● **PAGE EXCERPT**:
In [52]:
import datafaucet as dfc

Datafaucet is a productivity framework for ETL, ML application. Simplifying some of the common activities which are typical in Data pipeline such as project scaffolding, data ingesting, start schema generation, forecasting etc.

## Loading and Saving Parquet Data

In [53]:
dfc.project.load('minimal')

 [datafaucet] NOTICE parquet.ipynb:engine:__init__ | Connecting to spark master: local[*]
 [datafaucet] NOTICE parquet.ipynb:engine:__init__ | Engine context spark:2.4.4 successfully started


<datafaucet.project.Project at 0x7f3f40acb748>

In [54]:
dfc.metadata.profile()

profile: minimal
variables: {}
engine:
    type: spark
    master: local[*]
    jobname:
    timezone: naive
    submit:
        jars: []
        packages: []
        pyfiles:
        files:
        repositories:
        conf:
providers:
    local:
        service: file
        path: data
resources: {}
logging:
    level: info
    stdout: true
    file: datafaucet.log
    kafka: []

### Filter and projections Filters push down on parquet files

The following show how to selectively read files on parquet files (with partitions)

● **RECORDED INFORMATION**:

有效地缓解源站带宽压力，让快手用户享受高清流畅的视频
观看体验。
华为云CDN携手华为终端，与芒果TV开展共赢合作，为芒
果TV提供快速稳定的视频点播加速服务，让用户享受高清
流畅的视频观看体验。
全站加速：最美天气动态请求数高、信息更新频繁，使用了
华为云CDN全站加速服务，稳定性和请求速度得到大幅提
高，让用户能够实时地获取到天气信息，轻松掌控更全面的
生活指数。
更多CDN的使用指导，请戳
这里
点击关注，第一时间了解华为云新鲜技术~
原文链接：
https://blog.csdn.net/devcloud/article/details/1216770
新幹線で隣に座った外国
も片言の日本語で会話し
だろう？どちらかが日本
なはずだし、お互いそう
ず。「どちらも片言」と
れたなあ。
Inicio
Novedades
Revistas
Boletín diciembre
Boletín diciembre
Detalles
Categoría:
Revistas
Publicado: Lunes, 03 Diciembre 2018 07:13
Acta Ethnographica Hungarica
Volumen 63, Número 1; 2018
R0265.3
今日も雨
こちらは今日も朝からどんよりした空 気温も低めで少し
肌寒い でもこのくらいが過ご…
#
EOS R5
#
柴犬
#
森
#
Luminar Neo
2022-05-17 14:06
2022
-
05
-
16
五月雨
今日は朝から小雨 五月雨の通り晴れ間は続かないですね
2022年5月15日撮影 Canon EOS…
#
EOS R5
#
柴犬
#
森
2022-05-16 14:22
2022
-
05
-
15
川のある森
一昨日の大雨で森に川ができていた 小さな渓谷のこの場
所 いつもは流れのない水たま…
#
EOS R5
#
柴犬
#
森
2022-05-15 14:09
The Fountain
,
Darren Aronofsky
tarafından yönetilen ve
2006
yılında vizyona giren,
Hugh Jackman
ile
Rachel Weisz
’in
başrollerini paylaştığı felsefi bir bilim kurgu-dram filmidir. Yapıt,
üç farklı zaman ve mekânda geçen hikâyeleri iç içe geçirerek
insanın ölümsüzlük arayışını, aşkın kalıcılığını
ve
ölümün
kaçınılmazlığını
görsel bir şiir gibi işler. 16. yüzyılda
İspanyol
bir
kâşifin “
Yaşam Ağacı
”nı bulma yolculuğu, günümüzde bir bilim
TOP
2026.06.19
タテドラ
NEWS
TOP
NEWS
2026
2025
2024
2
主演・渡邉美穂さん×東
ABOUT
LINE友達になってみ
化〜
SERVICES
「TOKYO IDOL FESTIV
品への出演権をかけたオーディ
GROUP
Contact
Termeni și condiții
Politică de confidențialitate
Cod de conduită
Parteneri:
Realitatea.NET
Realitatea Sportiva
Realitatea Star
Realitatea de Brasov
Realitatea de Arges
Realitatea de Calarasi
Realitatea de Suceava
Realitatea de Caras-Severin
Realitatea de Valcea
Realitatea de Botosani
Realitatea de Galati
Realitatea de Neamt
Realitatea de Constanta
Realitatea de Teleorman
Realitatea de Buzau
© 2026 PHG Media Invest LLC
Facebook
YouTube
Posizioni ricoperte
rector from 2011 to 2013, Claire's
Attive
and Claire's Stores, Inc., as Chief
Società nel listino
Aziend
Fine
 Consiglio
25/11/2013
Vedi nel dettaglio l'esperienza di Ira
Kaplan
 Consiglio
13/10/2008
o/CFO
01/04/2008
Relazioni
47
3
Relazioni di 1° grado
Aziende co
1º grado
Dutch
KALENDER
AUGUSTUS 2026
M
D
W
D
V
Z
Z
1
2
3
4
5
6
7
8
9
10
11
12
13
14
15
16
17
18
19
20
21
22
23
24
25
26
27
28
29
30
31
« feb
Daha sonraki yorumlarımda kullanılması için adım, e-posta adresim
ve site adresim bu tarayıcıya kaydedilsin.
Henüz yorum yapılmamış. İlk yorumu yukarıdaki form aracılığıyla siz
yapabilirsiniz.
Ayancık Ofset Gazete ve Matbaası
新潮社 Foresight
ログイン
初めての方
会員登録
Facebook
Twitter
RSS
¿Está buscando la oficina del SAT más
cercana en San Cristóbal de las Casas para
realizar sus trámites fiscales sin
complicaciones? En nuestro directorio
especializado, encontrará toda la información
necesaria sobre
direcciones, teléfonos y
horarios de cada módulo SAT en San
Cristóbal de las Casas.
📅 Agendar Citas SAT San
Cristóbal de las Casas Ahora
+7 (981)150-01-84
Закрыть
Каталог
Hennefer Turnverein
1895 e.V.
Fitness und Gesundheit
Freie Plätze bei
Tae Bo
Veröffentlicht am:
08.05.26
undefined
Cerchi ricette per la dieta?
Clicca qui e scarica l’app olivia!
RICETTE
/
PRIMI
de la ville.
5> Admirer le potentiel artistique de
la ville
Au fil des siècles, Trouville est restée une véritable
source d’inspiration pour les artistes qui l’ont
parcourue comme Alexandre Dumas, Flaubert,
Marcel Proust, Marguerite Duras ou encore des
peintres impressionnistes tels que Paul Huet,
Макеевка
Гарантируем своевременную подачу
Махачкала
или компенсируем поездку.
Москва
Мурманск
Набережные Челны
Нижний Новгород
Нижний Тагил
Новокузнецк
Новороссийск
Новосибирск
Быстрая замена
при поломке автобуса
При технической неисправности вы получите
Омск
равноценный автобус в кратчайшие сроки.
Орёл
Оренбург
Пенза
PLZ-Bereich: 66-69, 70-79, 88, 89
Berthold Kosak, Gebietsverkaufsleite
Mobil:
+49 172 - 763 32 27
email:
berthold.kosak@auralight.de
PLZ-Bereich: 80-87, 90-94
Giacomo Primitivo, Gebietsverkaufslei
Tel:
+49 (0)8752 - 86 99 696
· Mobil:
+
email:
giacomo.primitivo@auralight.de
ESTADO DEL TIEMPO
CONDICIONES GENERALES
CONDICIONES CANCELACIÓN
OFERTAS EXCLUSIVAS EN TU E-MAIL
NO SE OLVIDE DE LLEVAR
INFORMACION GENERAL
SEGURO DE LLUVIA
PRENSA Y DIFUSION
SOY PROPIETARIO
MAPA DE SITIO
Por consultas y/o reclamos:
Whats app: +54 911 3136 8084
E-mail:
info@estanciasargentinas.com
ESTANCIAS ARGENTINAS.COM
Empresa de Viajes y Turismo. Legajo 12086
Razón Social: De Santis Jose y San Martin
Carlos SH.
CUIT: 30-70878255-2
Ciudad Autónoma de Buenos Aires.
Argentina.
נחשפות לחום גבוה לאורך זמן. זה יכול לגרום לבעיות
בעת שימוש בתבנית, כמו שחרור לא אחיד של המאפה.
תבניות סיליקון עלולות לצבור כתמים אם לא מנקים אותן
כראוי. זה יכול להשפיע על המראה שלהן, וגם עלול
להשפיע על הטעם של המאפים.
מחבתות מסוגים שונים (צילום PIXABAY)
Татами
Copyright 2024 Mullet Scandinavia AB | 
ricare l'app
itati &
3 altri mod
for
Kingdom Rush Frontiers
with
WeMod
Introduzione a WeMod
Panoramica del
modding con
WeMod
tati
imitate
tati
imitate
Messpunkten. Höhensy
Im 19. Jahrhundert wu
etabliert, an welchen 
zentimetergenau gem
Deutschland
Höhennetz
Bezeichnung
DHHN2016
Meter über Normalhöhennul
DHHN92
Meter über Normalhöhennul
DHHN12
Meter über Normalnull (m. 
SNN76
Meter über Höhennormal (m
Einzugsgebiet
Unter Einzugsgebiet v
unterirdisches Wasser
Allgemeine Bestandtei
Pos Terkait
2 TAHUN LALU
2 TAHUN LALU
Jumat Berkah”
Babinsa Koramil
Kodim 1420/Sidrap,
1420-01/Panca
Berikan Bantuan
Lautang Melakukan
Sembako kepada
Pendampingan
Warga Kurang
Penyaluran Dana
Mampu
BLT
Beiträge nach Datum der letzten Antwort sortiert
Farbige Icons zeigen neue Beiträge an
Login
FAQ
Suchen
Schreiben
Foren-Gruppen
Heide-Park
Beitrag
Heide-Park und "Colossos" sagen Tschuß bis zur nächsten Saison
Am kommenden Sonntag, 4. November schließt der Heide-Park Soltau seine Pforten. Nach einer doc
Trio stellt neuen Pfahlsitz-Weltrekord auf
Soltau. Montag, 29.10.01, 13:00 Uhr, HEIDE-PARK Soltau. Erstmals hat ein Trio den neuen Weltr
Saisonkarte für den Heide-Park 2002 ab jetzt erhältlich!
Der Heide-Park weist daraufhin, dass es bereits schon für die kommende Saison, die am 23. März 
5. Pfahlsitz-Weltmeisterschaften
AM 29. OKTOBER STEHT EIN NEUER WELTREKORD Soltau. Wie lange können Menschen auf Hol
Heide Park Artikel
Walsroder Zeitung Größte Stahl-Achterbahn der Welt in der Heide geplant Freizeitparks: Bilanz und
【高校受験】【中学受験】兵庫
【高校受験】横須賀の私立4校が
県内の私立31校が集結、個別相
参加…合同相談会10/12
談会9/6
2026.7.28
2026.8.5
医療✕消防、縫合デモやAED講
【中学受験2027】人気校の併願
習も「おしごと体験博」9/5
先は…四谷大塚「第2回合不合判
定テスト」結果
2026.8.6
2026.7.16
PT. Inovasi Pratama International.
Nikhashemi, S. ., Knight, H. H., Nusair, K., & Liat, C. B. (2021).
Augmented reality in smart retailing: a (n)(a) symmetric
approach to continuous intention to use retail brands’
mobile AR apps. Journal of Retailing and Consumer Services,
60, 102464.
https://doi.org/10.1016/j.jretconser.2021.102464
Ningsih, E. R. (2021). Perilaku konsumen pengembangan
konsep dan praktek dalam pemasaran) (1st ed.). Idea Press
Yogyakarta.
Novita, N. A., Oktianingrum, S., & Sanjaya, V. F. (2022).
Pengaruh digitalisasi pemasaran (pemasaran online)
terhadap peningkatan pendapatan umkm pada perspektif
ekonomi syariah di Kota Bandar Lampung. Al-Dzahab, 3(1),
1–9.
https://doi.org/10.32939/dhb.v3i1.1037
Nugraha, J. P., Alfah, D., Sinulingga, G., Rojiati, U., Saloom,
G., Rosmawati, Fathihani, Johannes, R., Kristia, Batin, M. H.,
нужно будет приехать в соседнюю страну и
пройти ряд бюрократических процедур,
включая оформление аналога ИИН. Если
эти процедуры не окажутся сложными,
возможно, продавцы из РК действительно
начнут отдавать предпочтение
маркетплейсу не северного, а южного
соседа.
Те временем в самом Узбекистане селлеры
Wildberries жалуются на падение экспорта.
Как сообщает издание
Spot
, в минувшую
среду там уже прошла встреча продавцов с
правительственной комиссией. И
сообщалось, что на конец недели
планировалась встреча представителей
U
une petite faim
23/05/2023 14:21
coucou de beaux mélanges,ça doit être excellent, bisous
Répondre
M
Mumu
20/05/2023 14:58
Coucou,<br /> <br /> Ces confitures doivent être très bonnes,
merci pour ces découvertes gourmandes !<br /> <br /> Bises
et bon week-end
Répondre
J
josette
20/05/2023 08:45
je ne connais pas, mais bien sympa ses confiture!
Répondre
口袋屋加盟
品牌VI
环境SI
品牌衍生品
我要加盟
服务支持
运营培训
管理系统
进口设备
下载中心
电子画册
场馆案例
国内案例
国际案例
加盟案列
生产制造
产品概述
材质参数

● **INSTRUCTIONS FOR THE TASK**:
Check each statement against the datafaucet notebook excerpt. Answer yes or no for each, and quote the words from the excerpt that decide it. (a) The loaded profile is named "minimal." (b) The local provider's path is set to "files." (c) Logging is set to the info level. The data has no connection to the text.

● **WRITTEN REPLY**:
(a) Yes: "profile: minimal"
(b) No: "path: data"
(c) Yes: "level: info"